#### Your objective:
Nothing but the lines from the one containing "Bounding box of the sign" through the end of the data should be output, each reproduced exactly.

────────────────

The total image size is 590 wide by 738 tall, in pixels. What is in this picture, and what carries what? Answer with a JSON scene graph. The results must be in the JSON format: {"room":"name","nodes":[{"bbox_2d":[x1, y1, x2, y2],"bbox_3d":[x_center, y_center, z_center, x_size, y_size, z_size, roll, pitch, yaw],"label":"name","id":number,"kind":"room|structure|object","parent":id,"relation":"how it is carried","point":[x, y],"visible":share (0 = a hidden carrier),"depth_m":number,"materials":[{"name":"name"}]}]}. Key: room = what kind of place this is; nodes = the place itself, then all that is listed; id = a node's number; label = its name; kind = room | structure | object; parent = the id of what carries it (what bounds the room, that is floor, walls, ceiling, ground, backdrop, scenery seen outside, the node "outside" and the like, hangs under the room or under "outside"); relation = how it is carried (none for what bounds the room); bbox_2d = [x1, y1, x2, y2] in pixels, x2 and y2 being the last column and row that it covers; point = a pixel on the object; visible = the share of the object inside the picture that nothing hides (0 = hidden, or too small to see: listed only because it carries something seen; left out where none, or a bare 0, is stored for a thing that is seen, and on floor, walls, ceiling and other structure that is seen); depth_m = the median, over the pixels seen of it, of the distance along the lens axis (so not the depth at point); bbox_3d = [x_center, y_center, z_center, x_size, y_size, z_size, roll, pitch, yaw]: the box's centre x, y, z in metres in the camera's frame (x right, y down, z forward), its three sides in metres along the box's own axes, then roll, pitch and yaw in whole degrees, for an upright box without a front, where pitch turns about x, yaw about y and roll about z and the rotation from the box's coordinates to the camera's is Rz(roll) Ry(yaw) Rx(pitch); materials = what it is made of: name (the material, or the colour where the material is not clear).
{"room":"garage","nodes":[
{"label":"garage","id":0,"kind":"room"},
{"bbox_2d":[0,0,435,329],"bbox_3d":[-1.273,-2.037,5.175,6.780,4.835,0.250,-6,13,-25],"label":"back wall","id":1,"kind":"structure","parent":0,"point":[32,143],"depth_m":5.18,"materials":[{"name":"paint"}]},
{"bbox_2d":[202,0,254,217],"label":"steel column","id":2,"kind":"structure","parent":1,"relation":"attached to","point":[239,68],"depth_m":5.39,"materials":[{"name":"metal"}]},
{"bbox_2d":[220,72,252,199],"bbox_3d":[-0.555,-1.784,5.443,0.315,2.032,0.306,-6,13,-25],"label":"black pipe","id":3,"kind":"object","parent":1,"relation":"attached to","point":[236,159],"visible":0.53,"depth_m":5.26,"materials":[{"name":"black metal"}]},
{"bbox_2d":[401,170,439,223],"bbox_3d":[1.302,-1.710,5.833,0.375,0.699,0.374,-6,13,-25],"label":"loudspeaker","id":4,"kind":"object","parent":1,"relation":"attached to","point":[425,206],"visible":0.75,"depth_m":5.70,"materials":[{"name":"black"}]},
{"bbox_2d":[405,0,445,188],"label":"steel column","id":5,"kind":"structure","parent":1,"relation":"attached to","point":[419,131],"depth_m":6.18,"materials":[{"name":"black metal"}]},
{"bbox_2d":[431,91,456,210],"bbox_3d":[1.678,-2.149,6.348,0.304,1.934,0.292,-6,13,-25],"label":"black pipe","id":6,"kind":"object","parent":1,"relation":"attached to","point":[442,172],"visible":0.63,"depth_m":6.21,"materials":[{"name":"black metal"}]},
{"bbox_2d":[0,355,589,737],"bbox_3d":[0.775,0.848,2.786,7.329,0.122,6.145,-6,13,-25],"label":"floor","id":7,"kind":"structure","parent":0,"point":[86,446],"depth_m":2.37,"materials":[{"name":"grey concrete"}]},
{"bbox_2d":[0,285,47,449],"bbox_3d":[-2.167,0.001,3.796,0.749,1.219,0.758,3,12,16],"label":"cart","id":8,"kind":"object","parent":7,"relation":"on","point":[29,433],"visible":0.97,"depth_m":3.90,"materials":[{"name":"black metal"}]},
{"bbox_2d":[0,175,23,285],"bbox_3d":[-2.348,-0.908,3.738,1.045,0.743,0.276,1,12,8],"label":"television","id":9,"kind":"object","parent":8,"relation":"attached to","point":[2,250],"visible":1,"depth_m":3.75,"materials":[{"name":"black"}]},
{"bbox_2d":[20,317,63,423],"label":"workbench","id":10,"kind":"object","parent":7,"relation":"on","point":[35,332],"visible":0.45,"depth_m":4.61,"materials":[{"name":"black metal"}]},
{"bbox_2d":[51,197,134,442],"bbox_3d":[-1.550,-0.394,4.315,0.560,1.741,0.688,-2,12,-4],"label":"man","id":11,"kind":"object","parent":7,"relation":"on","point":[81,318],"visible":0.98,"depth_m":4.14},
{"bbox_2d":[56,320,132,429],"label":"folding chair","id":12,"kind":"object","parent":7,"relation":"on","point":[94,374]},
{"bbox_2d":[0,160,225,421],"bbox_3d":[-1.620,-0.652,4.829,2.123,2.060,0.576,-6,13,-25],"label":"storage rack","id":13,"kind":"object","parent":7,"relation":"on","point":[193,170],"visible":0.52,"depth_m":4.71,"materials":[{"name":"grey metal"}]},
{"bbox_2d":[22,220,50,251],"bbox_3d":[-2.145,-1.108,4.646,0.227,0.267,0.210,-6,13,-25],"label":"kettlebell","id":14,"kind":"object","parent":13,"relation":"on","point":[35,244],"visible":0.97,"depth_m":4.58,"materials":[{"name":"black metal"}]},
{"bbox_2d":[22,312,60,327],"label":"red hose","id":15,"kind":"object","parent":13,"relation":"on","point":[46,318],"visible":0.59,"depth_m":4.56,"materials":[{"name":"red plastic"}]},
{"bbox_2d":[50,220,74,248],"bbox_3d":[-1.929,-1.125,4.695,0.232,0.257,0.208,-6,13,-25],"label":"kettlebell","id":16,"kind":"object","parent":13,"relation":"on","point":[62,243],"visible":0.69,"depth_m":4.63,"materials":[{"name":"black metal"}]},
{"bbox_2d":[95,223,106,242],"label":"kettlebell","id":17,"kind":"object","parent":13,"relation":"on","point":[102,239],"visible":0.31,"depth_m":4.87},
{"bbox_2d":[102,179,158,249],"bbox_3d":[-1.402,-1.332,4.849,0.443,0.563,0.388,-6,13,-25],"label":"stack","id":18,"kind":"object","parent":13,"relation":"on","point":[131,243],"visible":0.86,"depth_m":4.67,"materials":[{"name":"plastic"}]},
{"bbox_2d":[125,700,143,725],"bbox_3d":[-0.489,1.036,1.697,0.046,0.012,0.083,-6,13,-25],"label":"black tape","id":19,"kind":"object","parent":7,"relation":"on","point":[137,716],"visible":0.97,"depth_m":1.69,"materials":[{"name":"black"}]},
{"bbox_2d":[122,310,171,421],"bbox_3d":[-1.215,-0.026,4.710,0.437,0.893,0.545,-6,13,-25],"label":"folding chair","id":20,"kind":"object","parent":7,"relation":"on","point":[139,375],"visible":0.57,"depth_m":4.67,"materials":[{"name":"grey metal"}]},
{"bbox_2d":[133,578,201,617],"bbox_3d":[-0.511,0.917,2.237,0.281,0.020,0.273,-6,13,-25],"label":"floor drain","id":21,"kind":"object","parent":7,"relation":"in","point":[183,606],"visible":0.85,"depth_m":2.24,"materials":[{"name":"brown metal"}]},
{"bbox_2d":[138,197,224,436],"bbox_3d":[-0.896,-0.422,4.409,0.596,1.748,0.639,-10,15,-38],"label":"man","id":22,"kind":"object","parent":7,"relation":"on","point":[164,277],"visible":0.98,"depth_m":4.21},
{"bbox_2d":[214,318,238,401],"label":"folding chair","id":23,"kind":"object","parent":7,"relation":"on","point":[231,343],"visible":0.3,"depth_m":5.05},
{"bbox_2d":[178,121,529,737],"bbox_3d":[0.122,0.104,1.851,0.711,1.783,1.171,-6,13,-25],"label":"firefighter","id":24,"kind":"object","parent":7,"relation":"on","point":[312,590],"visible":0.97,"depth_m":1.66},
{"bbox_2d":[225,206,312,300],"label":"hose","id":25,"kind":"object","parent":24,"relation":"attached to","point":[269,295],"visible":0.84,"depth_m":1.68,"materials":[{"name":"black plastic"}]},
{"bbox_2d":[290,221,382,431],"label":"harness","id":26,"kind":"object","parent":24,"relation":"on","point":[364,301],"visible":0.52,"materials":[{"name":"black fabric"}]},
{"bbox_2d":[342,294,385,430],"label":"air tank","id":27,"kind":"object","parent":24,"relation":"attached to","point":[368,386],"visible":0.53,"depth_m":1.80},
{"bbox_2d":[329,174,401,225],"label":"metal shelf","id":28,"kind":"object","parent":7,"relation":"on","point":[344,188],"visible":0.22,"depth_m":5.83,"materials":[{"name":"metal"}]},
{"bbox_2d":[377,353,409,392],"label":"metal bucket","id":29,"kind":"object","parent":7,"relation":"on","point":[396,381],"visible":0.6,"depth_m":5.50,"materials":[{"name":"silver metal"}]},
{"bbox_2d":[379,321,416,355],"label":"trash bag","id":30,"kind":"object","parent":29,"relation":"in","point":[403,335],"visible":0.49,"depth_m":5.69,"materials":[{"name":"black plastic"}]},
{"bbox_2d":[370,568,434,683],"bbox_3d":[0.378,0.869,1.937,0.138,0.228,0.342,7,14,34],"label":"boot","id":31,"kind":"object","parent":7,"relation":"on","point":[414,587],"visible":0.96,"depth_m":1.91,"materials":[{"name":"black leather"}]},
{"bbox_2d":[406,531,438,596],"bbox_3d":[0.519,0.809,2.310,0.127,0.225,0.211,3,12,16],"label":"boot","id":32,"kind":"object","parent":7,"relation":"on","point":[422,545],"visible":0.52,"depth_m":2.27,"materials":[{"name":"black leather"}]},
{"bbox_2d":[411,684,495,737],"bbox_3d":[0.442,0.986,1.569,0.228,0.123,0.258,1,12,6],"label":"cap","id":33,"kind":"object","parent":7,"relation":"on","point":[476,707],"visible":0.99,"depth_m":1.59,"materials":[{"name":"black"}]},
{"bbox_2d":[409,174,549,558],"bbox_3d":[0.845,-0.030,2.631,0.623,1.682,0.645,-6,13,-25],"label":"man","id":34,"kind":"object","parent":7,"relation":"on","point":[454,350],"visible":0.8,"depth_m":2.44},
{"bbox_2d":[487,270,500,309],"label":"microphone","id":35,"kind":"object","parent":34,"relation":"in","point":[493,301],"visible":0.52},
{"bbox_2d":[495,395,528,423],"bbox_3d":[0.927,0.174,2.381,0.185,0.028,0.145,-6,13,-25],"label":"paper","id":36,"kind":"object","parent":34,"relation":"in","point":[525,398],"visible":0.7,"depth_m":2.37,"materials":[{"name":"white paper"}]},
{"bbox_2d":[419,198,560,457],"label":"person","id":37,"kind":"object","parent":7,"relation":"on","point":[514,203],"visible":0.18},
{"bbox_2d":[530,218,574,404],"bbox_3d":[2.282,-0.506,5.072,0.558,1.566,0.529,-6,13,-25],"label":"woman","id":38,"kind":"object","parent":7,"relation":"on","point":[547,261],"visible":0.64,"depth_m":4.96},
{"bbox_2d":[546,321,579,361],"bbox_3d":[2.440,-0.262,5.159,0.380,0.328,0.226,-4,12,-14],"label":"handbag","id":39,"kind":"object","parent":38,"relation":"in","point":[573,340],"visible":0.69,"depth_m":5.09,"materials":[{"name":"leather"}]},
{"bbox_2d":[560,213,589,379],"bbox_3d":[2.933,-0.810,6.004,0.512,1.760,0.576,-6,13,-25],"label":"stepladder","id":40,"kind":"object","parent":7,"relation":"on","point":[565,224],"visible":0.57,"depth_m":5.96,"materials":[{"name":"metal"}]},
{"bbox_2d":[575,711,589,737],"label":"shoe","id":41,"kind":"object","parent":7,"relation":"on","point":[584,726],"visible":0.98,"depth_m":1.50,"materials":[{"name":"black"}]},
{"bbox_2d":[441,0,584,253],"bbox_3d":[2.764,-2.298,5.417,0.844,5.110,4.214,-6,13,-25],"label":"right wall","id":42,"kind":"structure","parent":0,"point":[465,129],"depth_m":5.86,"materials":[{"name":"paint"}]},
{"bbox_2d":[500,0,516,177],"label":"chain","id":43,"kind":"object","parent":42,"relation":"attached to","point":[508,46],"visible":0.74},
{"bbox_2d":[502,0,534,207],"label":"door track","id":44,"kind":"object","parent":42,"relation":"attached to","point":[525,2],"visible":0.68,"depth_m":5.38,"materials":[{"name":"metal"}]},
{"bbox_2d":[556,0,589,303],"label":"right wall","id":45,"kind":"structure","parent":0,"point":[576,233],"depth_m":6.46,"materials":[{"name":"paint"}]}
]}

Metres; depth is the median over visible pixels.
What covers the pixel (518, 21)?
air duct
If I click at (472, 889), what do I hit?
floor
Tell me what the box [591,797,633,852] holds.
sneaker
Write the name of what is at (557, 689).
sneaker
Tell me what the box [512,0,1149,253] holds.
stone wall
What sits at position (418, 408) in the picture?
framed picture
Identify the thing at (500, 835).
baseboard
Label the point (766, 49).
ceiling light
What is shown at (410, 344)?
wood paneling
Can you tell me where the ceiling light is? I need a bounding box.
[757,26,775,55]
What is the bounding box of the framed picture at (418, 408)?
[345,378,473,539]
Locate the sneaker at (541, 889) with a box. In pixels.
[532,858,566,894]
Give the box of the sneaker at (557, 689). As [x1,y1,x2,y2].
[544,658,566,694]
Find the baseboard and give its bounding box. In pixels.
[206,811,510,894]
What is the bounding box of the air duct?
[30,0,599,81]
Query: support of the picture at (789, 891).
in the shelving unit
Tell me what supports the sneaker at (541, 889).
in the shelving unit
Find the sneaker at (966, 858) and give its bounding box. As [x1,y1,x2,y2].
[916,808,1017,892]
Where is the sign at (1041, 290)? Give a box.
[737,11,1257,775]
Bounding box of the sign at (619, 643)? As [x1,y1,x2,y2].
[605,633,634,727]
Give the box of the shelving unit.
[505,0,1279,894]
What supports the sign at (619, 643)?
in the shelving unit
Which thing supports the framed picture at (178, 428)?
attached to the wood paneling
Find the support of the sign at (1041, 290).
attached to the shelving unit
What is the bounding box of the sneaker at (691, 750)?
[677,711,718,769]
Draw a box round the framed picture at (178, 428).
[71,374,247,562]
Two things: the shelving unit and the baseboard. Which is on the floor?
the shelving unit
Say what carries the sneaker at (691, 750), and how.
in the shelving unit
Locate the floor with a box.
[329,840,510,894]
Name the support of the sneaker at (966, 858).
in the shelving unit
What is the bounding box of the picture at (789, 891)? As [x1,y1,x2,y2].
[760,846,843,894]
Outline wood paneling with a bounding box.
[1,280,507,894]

────────────────

#### Task solution:
Bounding box of the sign at (619, 643)? As [x1,y1,x2,y2].
[605,633,634,727]
Give the box of the shelving unit.
[505,0,1279,894]
What supports the sign at (619, 643)?
in the shelving unit
Which thing supports the framed picture at (178, 428)?
attached to the wood paneling
Find the support of the sign at (1041, 290).
attached to the shelving unit
What is the bounding box of the sneaker at (691, 750)?
[677,711,718,769]
Draw a box round the framed picture at (178, 428).
[71,374,247,562]
Two things: the shelving unit and the baseboard. Which is on the floor?
the shelving unit
Say what carries the sneaker at (691, 750), and how.
in the shelving unit
Locate the floor with a box.
[329,840,510,894]
Name the support of the sneaker at (966, 858).
in the shelving unit
What is the bounding box of the picture at (789, 891)? As [x1,y1,x2,y2].
[760,846,843,894]
Outline wood paneling with a bounding box.
[1,280,507,894]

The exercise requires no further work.